__Set problem__.
Starting at the line containing "Q: How many bat wings are visible?" and ending with the final line of the data, present each line as a row in a Markdown table with the columns No. and Text. Skip blank lines, and leave the pictures out.
▶
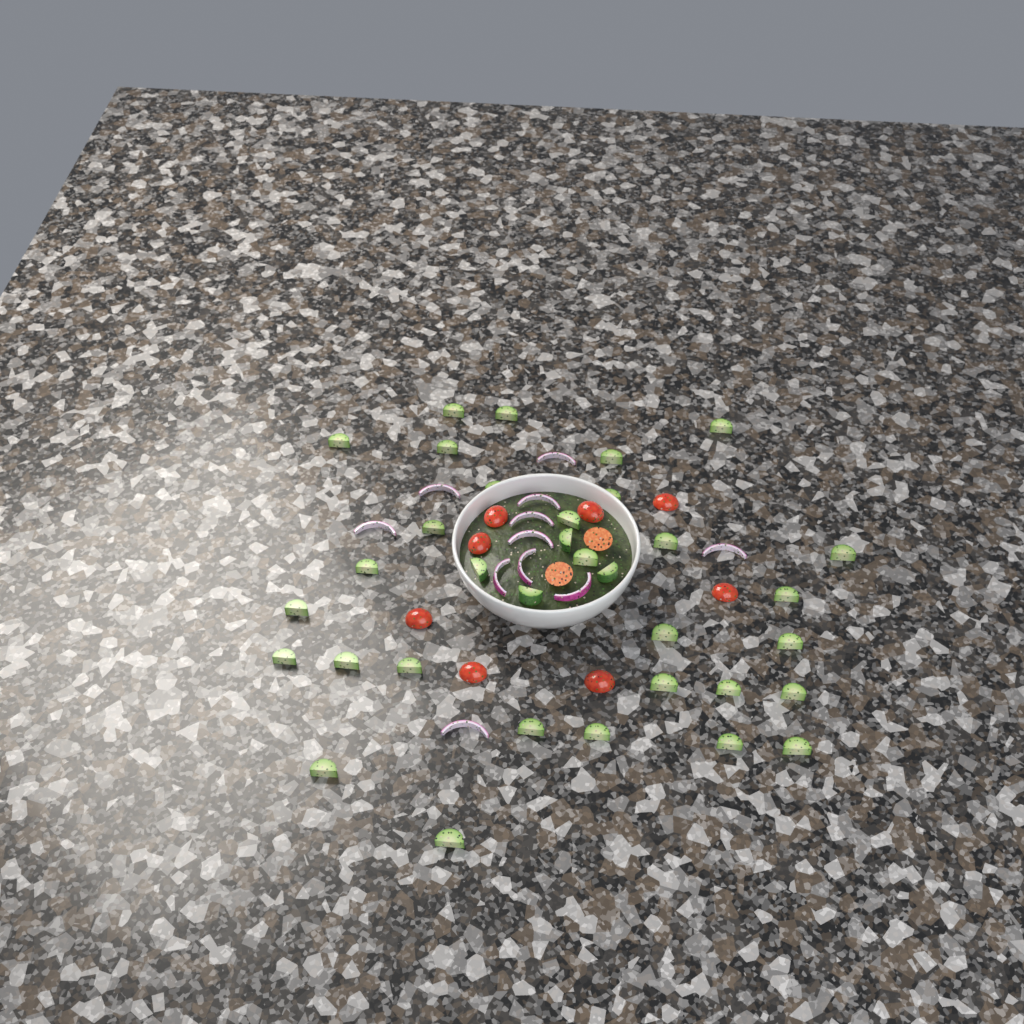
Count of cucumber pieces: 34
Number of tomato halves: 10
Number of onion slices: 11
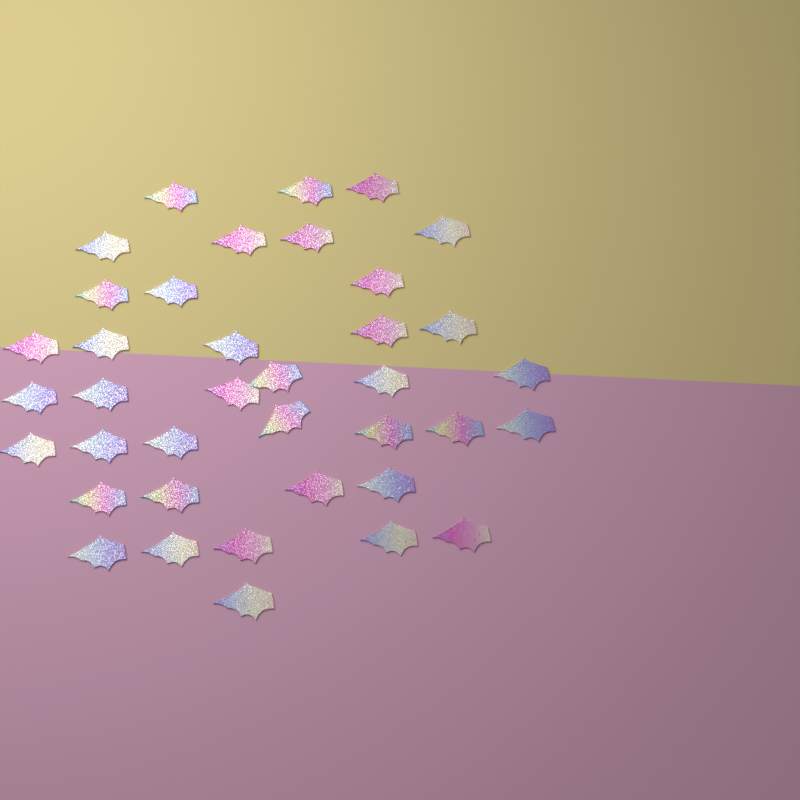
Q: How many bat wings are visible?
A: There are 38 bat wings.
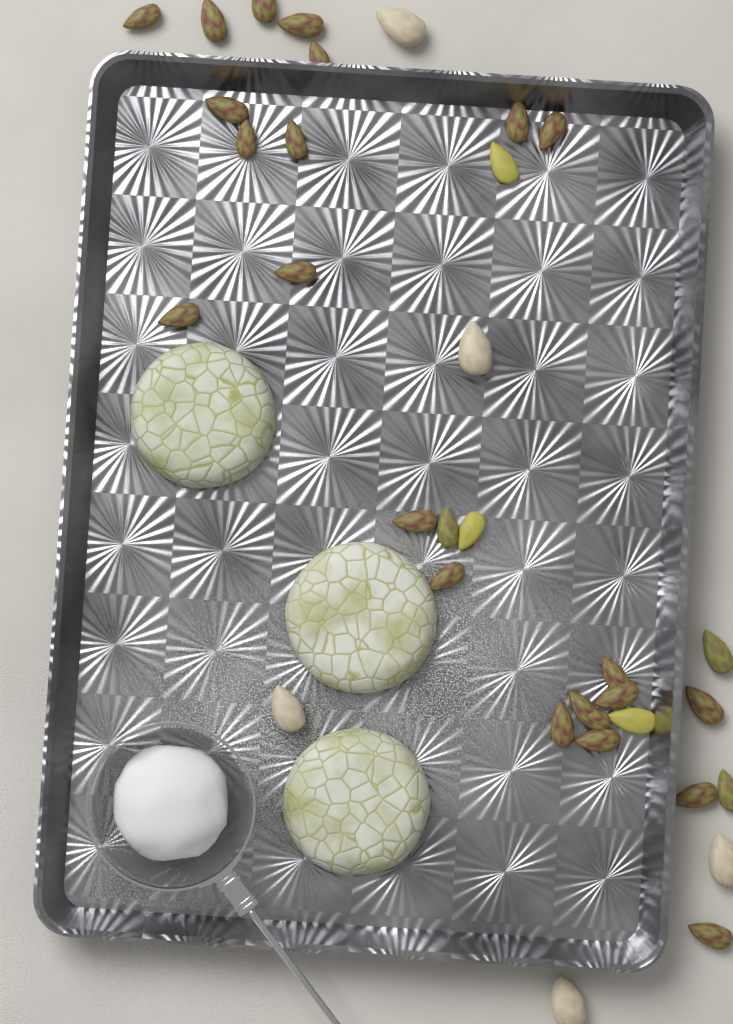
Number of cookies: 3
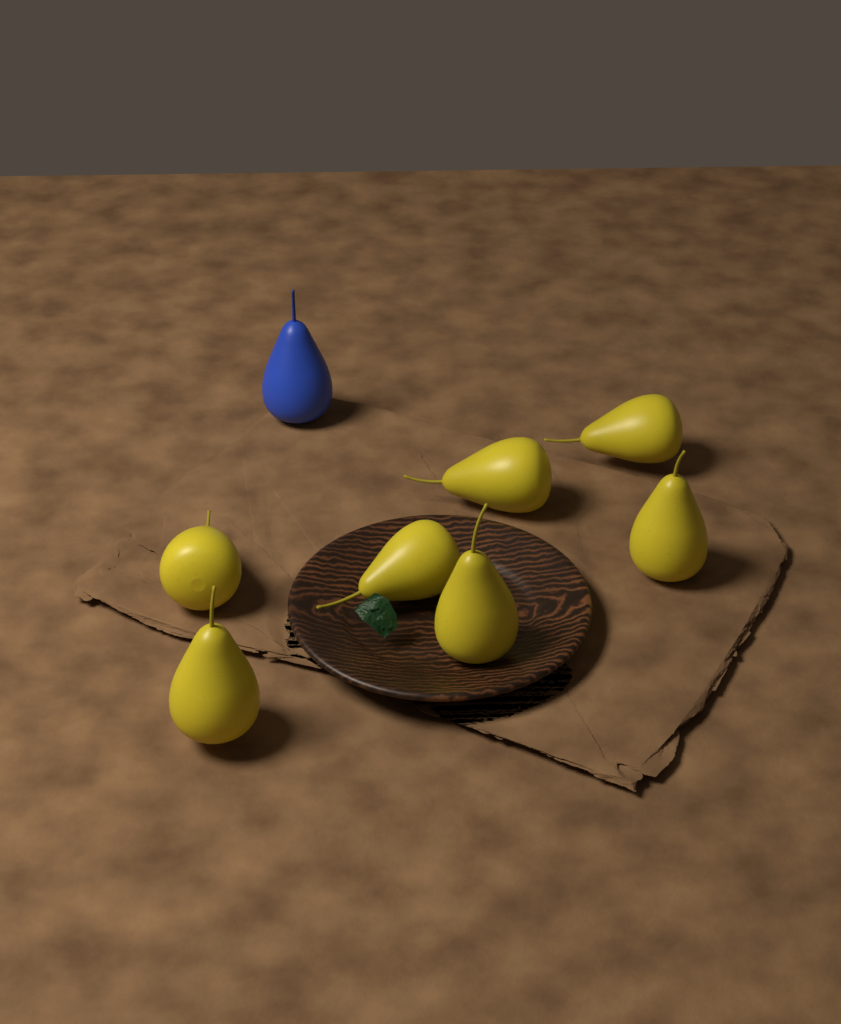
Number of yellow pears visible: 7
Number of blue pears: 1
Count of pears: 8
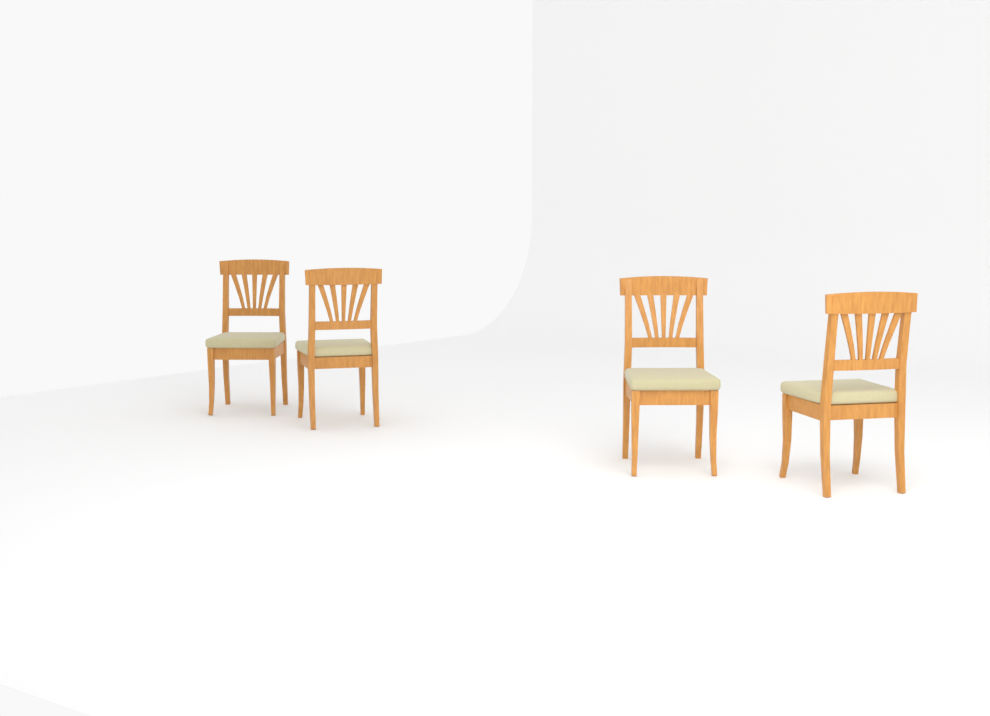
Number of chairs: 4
◀
__Final answer__.
| No. | Text |
|---|---|
| 1 | Q: How many bat wings are visible? |
| 2 | A: There are 38 bat wings. |
| 3 | Number of cookies: 3 |
| 4 | Number of yellow pears visible: 7 |
| 5 | Number of blue pears: 1 |
| 6 | Count of pears: 8 |
| 7 | Number of chairs: 4 |